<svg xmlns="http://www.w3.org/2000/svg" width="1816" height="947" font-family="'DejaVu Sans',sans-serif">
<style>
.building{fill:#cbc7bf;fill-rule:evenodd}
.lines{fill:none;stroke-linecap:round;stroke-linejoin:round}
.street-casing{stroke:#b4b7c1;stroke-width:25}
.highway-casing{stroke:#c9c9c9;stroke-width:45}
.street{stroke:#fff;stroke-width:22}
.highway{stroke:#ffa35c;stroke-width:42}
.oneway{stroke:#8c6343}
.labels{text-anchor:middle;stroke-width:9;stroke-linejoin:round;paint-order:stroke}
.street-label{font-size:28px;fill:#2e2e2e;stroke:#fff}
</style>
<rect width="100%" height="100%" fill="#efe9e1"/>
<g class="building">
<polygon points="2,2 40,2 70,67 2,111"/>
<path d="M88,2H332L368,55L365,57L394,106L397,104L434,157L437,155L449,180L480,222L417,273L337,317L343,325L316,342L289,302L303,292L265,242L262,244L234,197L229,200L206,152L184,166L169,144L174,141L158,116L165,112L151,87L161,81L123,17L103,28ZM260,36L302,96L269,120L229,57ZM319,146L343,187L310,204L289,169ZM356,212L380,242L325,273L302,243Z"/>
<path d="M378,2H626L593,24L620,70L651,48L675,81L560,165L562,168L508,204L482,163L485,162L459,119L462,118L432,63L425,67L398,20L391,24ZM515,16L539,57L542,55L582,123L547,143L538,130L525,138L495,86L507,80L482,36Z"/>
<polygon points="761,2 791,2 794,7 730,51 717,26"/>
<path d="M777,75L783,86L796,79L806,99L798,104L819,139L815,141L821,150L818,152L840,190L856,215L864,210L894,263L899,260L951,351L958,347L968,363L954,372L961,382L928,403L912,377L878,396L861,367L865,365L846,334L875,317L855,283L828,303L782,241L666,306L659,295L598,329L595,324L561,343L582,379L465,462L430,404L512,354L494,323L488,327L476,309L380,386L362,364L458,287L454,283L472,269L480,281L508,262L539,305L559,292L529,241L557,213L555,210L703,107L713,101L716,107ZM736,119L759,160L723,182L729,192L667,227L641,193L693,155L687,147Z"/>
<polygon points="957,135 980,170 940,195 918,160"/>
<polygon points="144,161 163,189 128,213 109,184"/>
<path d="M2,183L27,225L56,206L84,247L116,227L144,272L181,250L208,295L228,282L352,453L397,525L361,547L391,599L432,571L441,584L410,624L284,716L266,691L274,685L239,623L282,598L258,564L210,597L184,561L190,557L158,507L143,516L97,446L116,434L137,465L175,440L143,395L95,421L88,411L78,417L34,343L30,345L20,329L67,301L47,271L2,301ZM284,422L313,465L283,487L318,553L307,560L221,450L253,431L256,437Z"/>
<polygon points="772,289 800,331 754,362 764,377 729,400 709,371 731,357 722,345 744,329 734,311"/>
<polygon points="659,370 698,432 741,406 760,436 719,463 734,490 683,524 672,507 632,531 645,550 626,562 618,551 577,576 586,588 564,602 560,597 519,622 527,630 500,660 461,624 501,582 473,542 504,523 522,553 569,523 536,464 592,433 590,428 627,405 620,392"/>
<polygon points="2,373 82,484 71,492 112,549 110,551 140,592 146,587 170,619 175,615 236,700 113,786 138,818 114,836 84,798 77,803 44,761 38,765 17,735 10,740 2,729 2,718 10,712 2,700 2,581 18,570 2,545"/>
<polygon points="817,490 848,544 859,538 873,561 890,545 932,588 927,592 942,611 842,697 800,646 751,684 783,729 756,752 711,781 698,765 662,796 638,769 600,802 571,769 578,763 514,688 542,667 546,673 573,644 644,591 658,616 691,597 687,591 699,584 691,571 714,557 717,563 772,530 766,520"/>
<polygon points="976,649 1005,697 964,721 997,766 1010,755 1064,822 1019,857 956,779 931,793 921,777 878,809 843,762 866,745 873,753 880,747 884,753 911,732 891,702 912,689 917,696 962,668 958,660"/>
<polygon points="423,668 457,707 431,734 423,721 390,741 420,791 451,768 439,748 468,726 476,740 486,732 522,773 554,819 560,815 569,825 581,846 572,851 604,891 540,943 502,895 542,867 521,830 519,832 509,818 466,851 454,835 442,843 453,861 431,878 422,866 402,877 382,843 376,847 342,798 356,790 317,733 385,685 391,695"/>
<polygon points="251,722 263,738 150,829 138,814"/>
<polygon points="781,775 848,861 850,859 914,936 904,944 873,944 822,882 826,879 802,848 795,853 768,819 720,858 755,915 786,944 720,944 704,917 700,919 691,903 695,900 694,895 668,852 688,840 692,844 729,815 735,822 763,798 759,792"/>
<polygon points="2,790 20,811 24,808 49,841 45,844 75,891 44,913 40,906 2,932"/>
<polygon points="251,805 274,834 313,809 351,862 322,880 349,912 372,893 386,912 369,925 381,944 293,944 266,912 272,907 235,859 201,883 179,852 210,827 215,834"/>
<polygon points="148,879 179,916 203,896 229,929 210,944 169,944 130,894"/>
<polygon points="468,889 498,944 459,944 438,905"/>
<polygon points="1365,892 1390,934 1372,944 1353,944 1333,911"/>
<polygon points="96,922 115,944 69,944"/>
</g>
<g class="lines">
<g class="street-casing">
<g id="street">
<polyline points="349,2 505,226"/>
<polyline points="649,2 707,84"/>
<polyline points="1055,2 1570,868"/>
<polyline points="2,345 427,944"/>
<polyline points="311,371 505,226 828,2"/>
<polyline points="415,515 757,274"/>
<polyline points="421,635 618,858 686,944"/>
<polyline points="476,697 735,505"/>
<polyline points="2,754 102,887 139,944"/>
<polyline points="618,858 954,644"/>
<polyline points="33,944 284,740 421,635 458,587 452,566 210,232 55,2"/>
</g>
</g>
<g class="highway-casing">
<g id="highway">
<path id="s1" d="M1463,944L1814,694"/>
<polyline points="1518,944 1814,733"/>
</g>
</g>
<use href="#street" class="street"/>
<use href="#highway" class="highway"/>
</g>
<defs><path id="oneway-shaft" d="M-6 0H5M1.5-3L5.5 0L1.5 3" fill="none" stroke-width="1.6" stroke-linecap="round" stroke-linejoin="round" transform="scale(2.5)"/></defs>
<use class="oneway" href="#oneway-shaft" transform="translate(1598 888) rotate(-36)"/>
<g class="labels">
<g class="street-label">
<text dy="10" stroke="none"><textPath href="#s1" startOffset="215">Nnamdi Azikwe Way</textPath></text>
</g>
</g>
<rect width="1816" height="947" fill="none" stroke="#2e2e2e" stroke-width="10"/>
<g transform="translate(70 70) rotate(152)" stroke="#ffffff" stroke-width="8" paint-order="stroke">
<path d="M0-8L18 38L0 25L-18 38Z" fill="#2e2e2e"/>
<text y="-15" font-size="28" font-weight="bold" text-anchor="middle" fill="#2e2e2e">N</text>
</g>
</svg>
=-=-=-=-=
Your assignment
Everything in the listing above should be restated exactly.

Task answer
<svg xmlns="http://www.w3.org/2000/svg" width="1816" height="947" font-family="'DejaVu Sans',sans-serif">
<style>
.building{fill:#cbc7bf;fill-rule:evenodd}
.lines{fill:none;stroke-linecap:round;stroke-linejoin:round}
.street-casing{stroke:#b4b7c1;stroke-width:25}
.highway-casing{stroke:#c9c9c9;stroke-width:45}
.street{stroke:#fff;stroke-width:22}
.highway{stroke:#ffa35c;stroke-width:42}
.oneway{stroke:#8c6343}
.labels{text-anchor:middle;stroke-width:9;stroke-linejoin:round;paint-order:stroke}
.street-label{font-size:28px;fill:#2e2e2e;stroke:#fff}
</style>
<rect width="100%" height="100%" fill="#efe9e1"/>
<g class="building">
<polygon points="2,2 40,2 70,67 2,111"/>
<path d="M88,2H332L368,55L365,57L394,106L397,104L434,157L437,155L449,180L480,222L417,273L337,317L343,325L316,342L289,302L303,292L265,242L262,244L234,197L229,200L206,152L184,166L169,144L174,141L158,116L165,112L151,87L161,81L123,17L103,28ZM260,36L302,96L269,120L229,57ZM319,146L343,187L310,204L289,169ZM356,212L380,242L325,273L302,243Z"/>
<path d="M378,2H626L593,24L620,70L651,48L675,81L560,165L562,168L508,204L482,163L485,162L459,119L462,118L432,63L425,67L398,20L391,24ZM515,16L539,57L542,55L582,123L547,143L538,130L525,138L495,86L507,80L482,36Z"/>
<polygon points="761,2 791,2 794,7 730,51 717,26"/>
<path d="M777,75L783,86L796,79L806,99L798,104L819,139L815,141L821,150L818,152L840,190L856,215L864,210L894,263L899,260L951,351L958,347L968,363L954,372L961,382L928,403L912,377L878,396L861,367L865,365L846,334L875,317L855,283L828,303L782,241L666,306L659,295L598,329L595,324L561,343L582,379L465,462L430,404L512,354L494,323L488,327L476,309L380,386L362,364L458,287L454,283L472,269L480,281L508,262L539,305L559,292L529,241L557,213L555,210L703,107L713,101L716,107ZM736,119L759,160L723,182L729,192L667,227L641,193L693,155L687,147Z"/>
<polygon points="957,135 980,170 940,195 918,160"/>
<polygon points="144,161 163,189 128,213 109,184"/>
<path d="M2,183L27,225L56,206L84,247L116,227L144,272L181,250L208,295L228,282L352,453L397,525L361,547L391,599L432,571L441,584L410,624L284,716L266,691L274,685L239,623L282,598L258,564L210,597L184,561L190,557L158,507L143,516L97,446L116,434L137,465L175,440L143,395L95,421L88,411L78,417L34,343L30,345L20,329L67,301L47,271L2,301ZM284,422L313,465L283,487L318,553L307,560L221,450L253,431L256,437Z"/>
<polygon points="772,289 800,331 754,362 764,377 729,400 709,371 731,357 722,345 744,329 734,311"/>
<polygon points="659,370 698,432 741,406 760,436 719,463 734,490 683,524 672,507 632,531 645,550 626,562 618,551 577,576 586,588 564,602 560,597 519,622 527,630 500,660 461,624 501,582 473,542 504,523 522,553 569,523 536,464 592,433 590,428 627,405 620,392"/>
<polygon points="2,373 82,484 71,492 112,549 110,551 140,592 146,587 170,619 175,615 236,700 113,786 138,818 114,836 84,798 77,803 44,761 38,765 17,735 10,740 2,729 2,718 10,712 2,700 2,581 18,570 2,545"/>
<polygon points="817,490 848,544 859,538 873,561 890,545 932,588 927,592 942,611 842,697 800,646 751,684 783,729 756,752 711,781 698,765 662,796 638,769 600,802 571,769 578,763 514,688 542,667 546,673 573,644 644,591 658,616 691,597 687,591 699,584 691,571 714,557 717,563 772,530 766,520"/>
<polygon points="976,649 1005,697 964,721 997,766 1010,755 1064,822 1019,857 956,779 931,793 921,777 878,809 843,762 866,745 873,753 880,747 884,753 911,732 891,702 912,689 917,696 962,668 958,660"/>
<polygon points="423,668 457,707 431,734 423,721 390,741 420,791 451,768 439,748 468,726 476,740 486,732 522,773 554,819 560,815 569,825 581,846 572,851 604,891 540,943 502,895 542,867 521,830 519,832 509,818 466,851 454,835 442,843 453,861 431,878 422,866 402,877 382,843 376,847 342,798 356,790 317,733 385,685 391,695"/>
<polygon points="251,722 263,738 150,829 138,814"/>
<polygon points="781,775 848,861 850,859 914,936 904,944 873,944 822,882 826,879 802,848 795,853 768,819 720,858 755,915 786,944 720,944 704,917 700,919 691,903 695,900 694,895 668,852 688,840 692,844 729,815 735,822 763,798 759,792"/>
<polygon points="2,790 20,811 24,808 49,841 45,844 75,891 44,913 40,906 2,932"/>
<polygon points="251,805 274,834 313,809 351,862 322,880 349,912 372,893 386,912 369,925 381,944 293,944 266,912 272,907 235,859 201,883 179,852 210,827 215,834"/>
<polygon points="148,879 179,916 203,896 229,929 210,944 169,944 130,894"/>
<polygon points="468,889 498,944 459,944 438,905"/>
<polygon points="1365,892 1390,934 1372,944 1353,944 1333,911"/>
<polygon points="96,922 115,944 69,944"/>
</g>
<g class="lines">
<g class="street-casing">
<g id="street">
<polyline points="349,2 505,226"/>
<polyline points="649,2 707,84"/>
<polyline points="1055,2 1570,868"/>
<polyline points="2,345 427,944"/>
<polyline points="311,371 505,226 828,2"/>
<polyline points="415,515 757,274"/>
<polyline points="421,635 618,858 686,944"/>
<polyline points="476,697 735,505"/>
<polyline points="2,754 102,887 139,944"/>
<polyline points="618,858 954,644"/>
<polyline points="33,944 284,740 421,635 458,587 452,566 210,232 55,2"/>
</g>
</g>
<g class="highway-casing">
<g id="highway">
<path id="s1" d="M1463,944L1814,694"/>
<polyline points="1518,944 1814,733"/>
</g>
</g>
<use href="#street" class="street"/>
<use href="#highway" class="highway"/>
</g>
<defs><path id="oneway-shaft" d="M-6 0H5M1.5-3L5.5 0L1.5 3" fill="none" stroke-width="1.6" stroke-linecap="round" stroke-linejoin="round" transform="scale(2.5)"/></defs>
<use class="oneway" href="#oneway-shaft" transform="translate(1598 888) rotate(-36)"/>
<g class="labels">
<g class="street-label">
<text dy="10" stroke="none"><textPath href="#s1" startOffset="215">Nnamdi Azikwe Way</textPath></text>
</g>
</g>
<rect width="1816" height="947" fill="none" stroke="#2e2e2e" stroke-width="10"/>
<g transform="translate(70 70) rotate(152)" stroke="#ffffff" stroke-width="8" paint-order="stroke">
<path d="M0-8L18 38L0 25L-18 38Z" fill="#2e2e2e"/>
<text y="-15" font-size="28" font-weight="bold" text-anchor="middle" fill="#2e2e2e">N</text>
</g>
</svg>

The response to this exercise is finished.